Selected text>
Or else it won't. But by messing from the outside, we _decrease_ the odds that
it collapses, rather than _increase_ them.

------
bjourne
There was a French documentary that partly dealt with American influence on
the Ukrainian revolution:
[https://www.youtube.com/watch?v=KfD_CaSIxmQ](https://www.youtube.com/watch?v=KfD_CaSIxmQ)
If Western intelligence were involved, they should do the same thing since the
revolution was a success. Big if - I have no idea if Western intelligence were
involved. So much is propaganda these days making it hard to know what is
actually going on.

------
auganov
You could study CIA's support for anti-communist movements in the eastern
block during the Reagan administration. A lot of it is still classified (and
many disagree on its effectiveness) but there are a few books on the topic.

Information supplied>

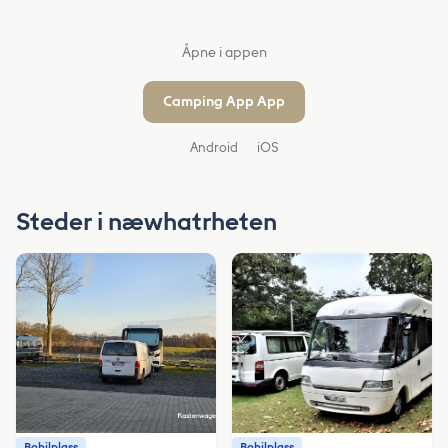
Åpne i appen
Camping App App
Android
iOS
Steder i næwhatrheten
Bobilplass
Bobilplass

Required action 1> In the thread on outside influence in revolutions, why does bjourne say it is hard to know what is actually going on? Answer in one to three sentences.
Required action 2> Resume the thread on outside influence in revolutions from the point where it stops.
The records are separate material with no connection to the thread on outside influence in revolutions.

Your response 1> Bjourne says it is hard to know what is actually going on because so much is propaganda these days.

Your response 2>
------
throw51319
HK is too isolated from the mainland to cause a chain reaction there. So the
only way to get China to allow them to have democracy is to make the cost of a
crackdown greater than the cost of retreating for the communist party's
calculations. I would say the outside influences would want to keep it purely
peaceful for as long as possible. Any big violence would give the chinese the
opportunity to crush them under a plausible reason. Let it build up until the
HK government is forced to incrementally support the HK people.